Both contracts are set to post their first weekly gain in three weeks, with WTI up more than 6%, after fighting flared up in the Middle East as U.S.-Iran war peace talks dragged on while traffic in the Strait of Hormuz, where a fifth of the world's oil passes, remained limited.

Petroleum Development Oman said on Friday that operations at Mina Al Fahal port are proceeding normally, after three sources told Reuters earlier that oil loading had been suspended following an explosion near its mooring berths.

Oman exports 800,000 to 900,000 barrels per day of crude from the terminal.
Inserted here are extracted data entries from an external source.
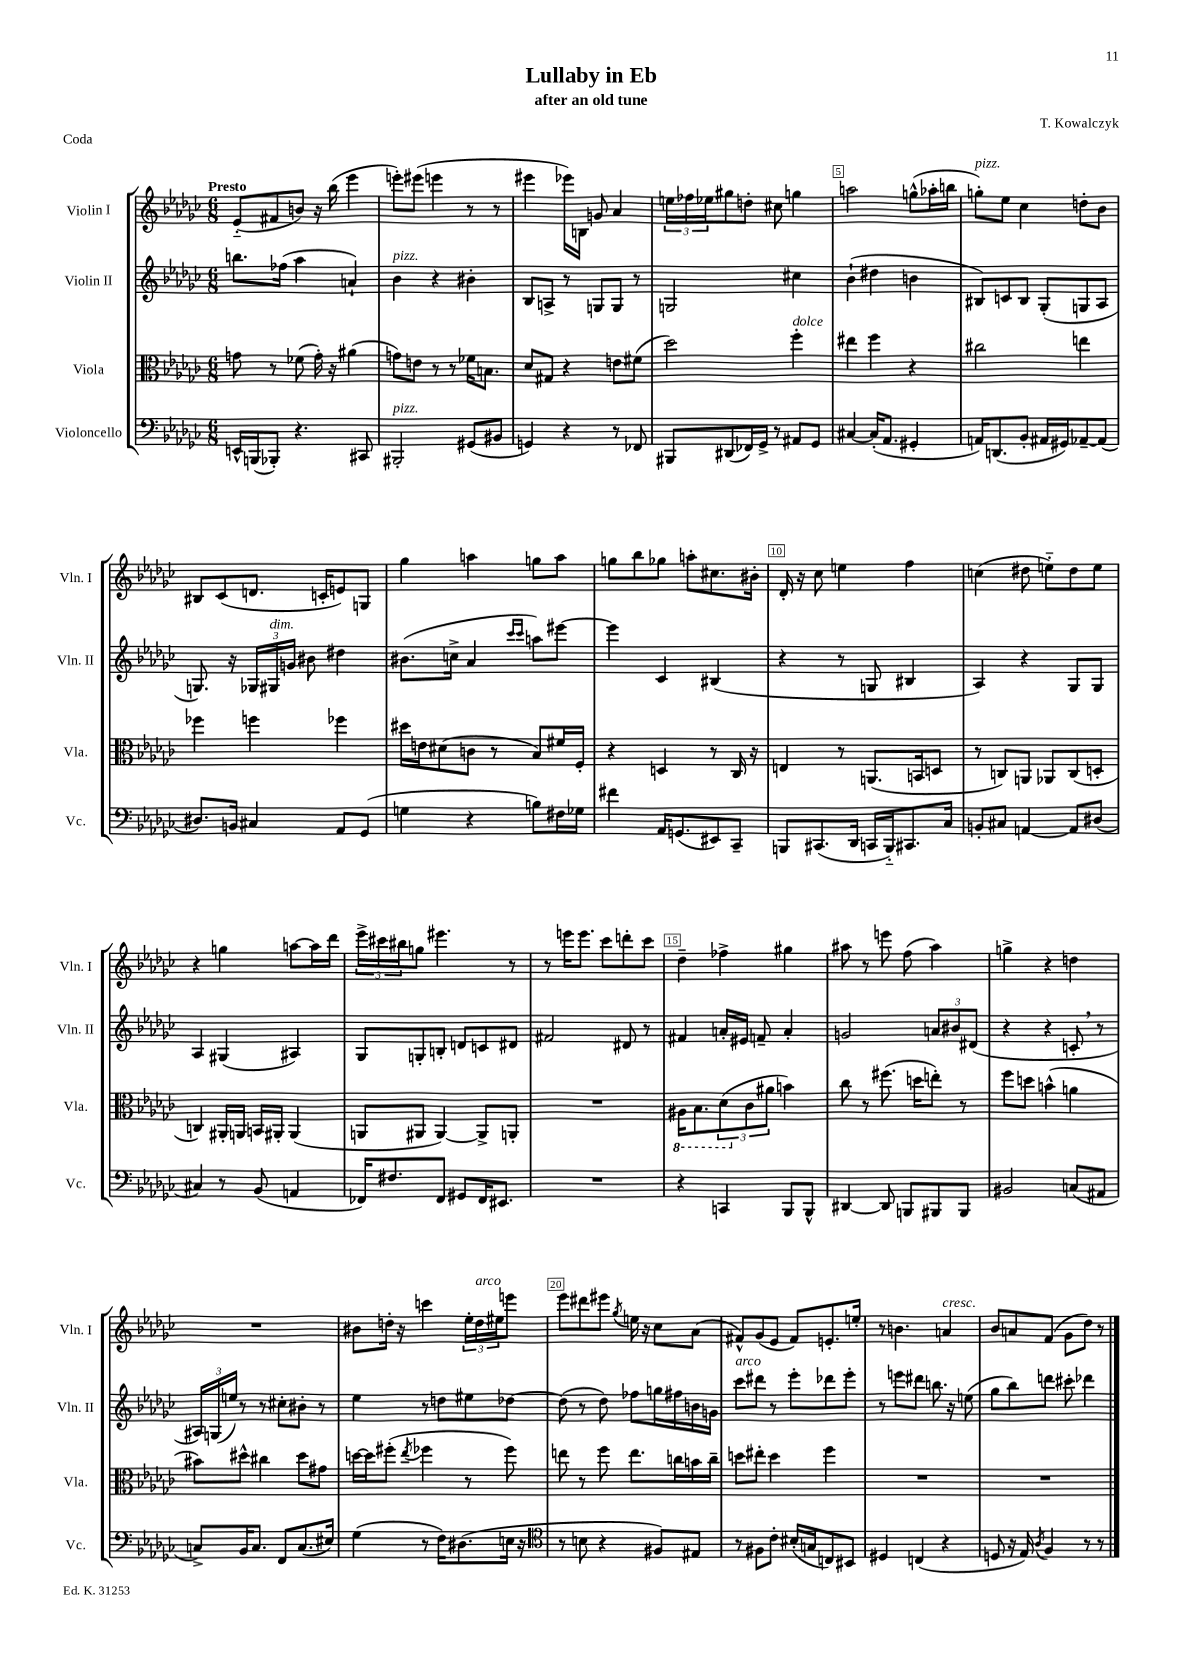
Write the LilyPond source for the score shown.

\header { title = "Lullaby in Eb" composer = "T. Kowalczyk" subtitle = "after an old tune" piece = "Coda" }
<<
\new StaffGroup <<
\new Staff = "s0" \with { instrumentName = "Violin I" shortInstrumentName = "Vln. I" } {
    \clef treble \key ges \major \numericTimeSignature \time 6/8 \tempo "Presto"
    ees'8-_( fis'8 b'8) r16 bes''16( ees'''4 |
    e'''8-.) eis'''8( e'''4 r8 r8 |
    eis'''4 ees'''16) b16 g'8 aes'4 |
    \tuplet 3/2 { e''16 fes''16 ees''16 } gis''8 d''8-. cis''8 g''4 |
    a''2 g''8-^( aes''16-. b''16 |
    g''8-.^\markup { \italic "pizz." }) ees''8 ces''4 d''8-. bes'8 |
    bis8 ces'8( d'8. c'16-. e'8) g8 |
    ges''4 a''4 g''8 a''8 |
    g''8 bes''8 ges''8 a''8-. cis''8. bis'16-. |
    des'16-. r16 ces''8 e''4 f''4 |
    c''4( dis''8 e''8-_) dis''8 e''8 |
    r4 g''4 a''8~ a''16 des'''16 |
    \tuplet 3/2 { ees'''16-> cis'''16 bis''16 } g''8 eis'''4. r8 |
    r8 e'''16 e'''8. ces'''8 d'''8-. ces'''8 |
    des''4-- fes''4-> gis''4 |
    ais''8 r8 e'''8 f''8( ais''4) |
    g''4-> r4 d''4 |
    R2. |
    bis'8 d''16-. r16 c'''4 \tuplet 3/2 { ees''16-. d''16^\markup { \italic "arco" } eis''16 } e'''8 |
    ees'''8 dis'''8 eis'''8 \acciaccatura { ges''8 } e''16 r16 ces''8 aes'8( |
    fis'8-^) ges'8( ees'8 fis'8) e'8.-. e''16-. |
    r8 b'4. a'4^\markup { \italic "cresc." } |
    bes'8 a'8 f'8( ges'8 des''8) r8 \bar "|." |
}
\new Staff = "s1" \with { instrumentName = "Violin II" shortInstrumentName = "Vln. II" } {
    \clef treble \key ges \major \numericTimeSignature \time 6/8
    b''8. fes''16( aes''4 a'4-!) |
    bes'4^\markup { \italic "pizz." } r4 bis'4-. |
    bes8 a8-> r8 g8 g8 r8 |
    g2 cis''4 |
    bes'4-!( dis''4 b'4 |
    bis8) c'8 bis8 ges8-.( g8 aes8 |
    g8.) r16 \tuplet 3/2 { ges16 gis16^\markup { \italic "dim." } g'16 } bis'8 dis''4 |
    bis'8.( c''16-> aes'4 \grace { ces'''16 ces'''16 } a''8) eis'''8~ |
    eis'''4 ces'4 bis4( |
    r4 r8 g8 bis4 |
    aes4) r4 ges8 ges8 |
    aes4 gis4( ais4) |
    ges8 g8-. b8-. d'8 c'8 dis'8 |
    fis'2 dis'8 r8 |
    fis'4 a'16-. eis'16 f'8-- a'4-. |
    g'2 \tuplet 3/2 { a'8 bis'8 dis'8( } |
    r4 r4 c'8-. \breathe r8 |
    \tuplet 3/2 { ais16) g16( e''16) } r8 r8 cis''8-. bis'8-. r8 |
    ees''4 r8 d''8 eis''8 des''8~ |
    des''8( r8 des''8) fes''8 g''16 fis''16 b'16 g'16 |
    ces'''8^\markup { \italic "arco" } dis'''8 r8 ees'''8-. des'''8 ees'''8-. |
    r8 e'''8 dis'''8 b''8. r16 e''8( |
    ges''8 bes''8) d'''8 cis'''8-. des'''4 \bar "|." |
}
\new Staff = "s2" \with { instrumentName = "Viola" shortInstrumentName = "Vla." } {
    \clef alto \key ges \major \numericTimeSignature \time 6/8
    g'8 r8 fes'8( g'16-.) r16 ais'4( |
    g'8) e'8 r8 r8 fes'16 b8. |
    des'8 gis8 r4 e'8 fis'8( |
    des''2) f''4-.^\markup { \italic "dolce" } |
    eis''4 f''4 r4 |
    cis''2 e''4 |
    fes''4 f''4 fes''4 |
    dis''16 e'16 dis'8( c'8 r8 bes8) fis'16 f16-. |
    r4 d4 r8 ces16 r16 |
    e4 r8 a,8.( b,16 d8 |
    r8 c8) a,8 aes,8 c8( d8-. |
    c4) ais,16-. a,16 b,16 ais,16-. ais,4( |
    a,8 ais,8 ais,4~) ais,8-> a,8-. |
    R2. |
    \ottava #-1 ais,16 bes,8. \tuplet 3/2 { des8( \ottava #0 ces'8 ais'8 } b'4) |
    ces''8 r8 fis''8.( d''16 e''8-.) r8 |
    f''8 d''8 b'4-^( a'4 |
    bis'8) dis''8-^ cis''4 dis''8 gis'8 |
    d''16~ d''16 fis''8-.( \acciaccatura { ees''8 } fes''4 r8 fes''8) |
    e''8 r8 f''8 e''8. c''16 b'16 c''16-- |
    d''8 eis''8-. d''4 f''4 |
    R2. |
    R2. \bar "|." |
}
\new Staff = "s3" \with { instrumentName = "Violoncello" shortInstrumentName = "Vc." } {
    \clef bass \key ges \major \numericTimeSignature \time 6/8
    e,16-^ b,,16( bes,,8-.) r4. cis,8 |
    bis,,2-.^\markup { \italic "pizz." } gis,8( bis,8 |
    g,4) r4 r8 fes,8 |
    bis,,8 dis,8( fes,16) ges,16-> r8 ais,8 ges,8 |
    cis4~ cis16-.( aes,8. gis,4-. |
    a,16) d,8.( bes,8-. ais,16 gis,16) aes,8~-- aes,8( |
    dis8.) b,16 cis4 aes,8 ges,8( |
    g4 r4 b8) fis16 ges16 |
    fis'4 aes,16 g,8.( eis,8) ces,8-- |
    b,,8 cis,8.( des,16 c,16 b,,16-_) cis,8. ces16 |
    b,8-. cis8 a,4~ a,8 dis8( |
    cis4) r8 bes,8( a,4 |
    fes,16) fis8. fes,8 gis,8 fes,16 eis,8. |
    R2. |
    r4 c,4 bes,,8 bes,,8-^ |
    dis,4~ dis,8 b,,8 bis,,8 bis,,8 |
    bis,2 c8( ais,8 |
    c8->) bes,16 c8. f,8 c8.( eis16) |
    ges4( r8 f16) dis8.( e16 r16 |
    \clef tenor r8 b8 r4 fis8) eis8 |
    r8 fis8 ces'8-. bis16-.( g16 c8) bis,8 |
    dis4 c4( r4 |
    d8 r16 ees16) \acciaccatura { aes8 } f4 r8 r8 \bar "|." |
}
>>
>>
\layout { \context { \Score \override BarNumber.break-visibility = ##(#f #t #t) barNumberVisibility = #(every-nth-bar-number-visible 5) \override BarNumber.stencil = #(make-stencil-boxer 0.1 0.3 ly:text-interface::print) } }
Analysts have also flagged concerns of falling oil inventories globally that could cause a price spike in the third quarter.

Hezbollah leader Naim Qassem rejected on Thursday a U.S.-brokered agreement between Israel and the Lebanese government to halt the fighting. Iran has made a ceasefire in Lebanon a condition for any peace deal with Washington.

U.S. President Donald Trump said on Thursday he believed progress was being made between Israel and Lebanon and that Lebanon deserved to have peace.

"Any optimism remains heavily clouded by a tangled web of headlines and counter-headlines," IG market analyst Tony Sycamore said in a note.

"From a technical perspective, as long as (WTI) crude oil remains above trendline support in the low $80s, the risks remain skewed to the upside."

OPEC is sticking to its oil demand growth forecast of 1.2 million barrels per day for this year, Secretary General Haitham Al Ghais said on Thursday, despite the Middle East conflict and closure of the Strait of Hormuz.

Iranian oil exports have fallen to their lowest level in six years mainly due to the U.S. naval blockade, according to shipping data, although weak demand in China has depressed prices for the oil.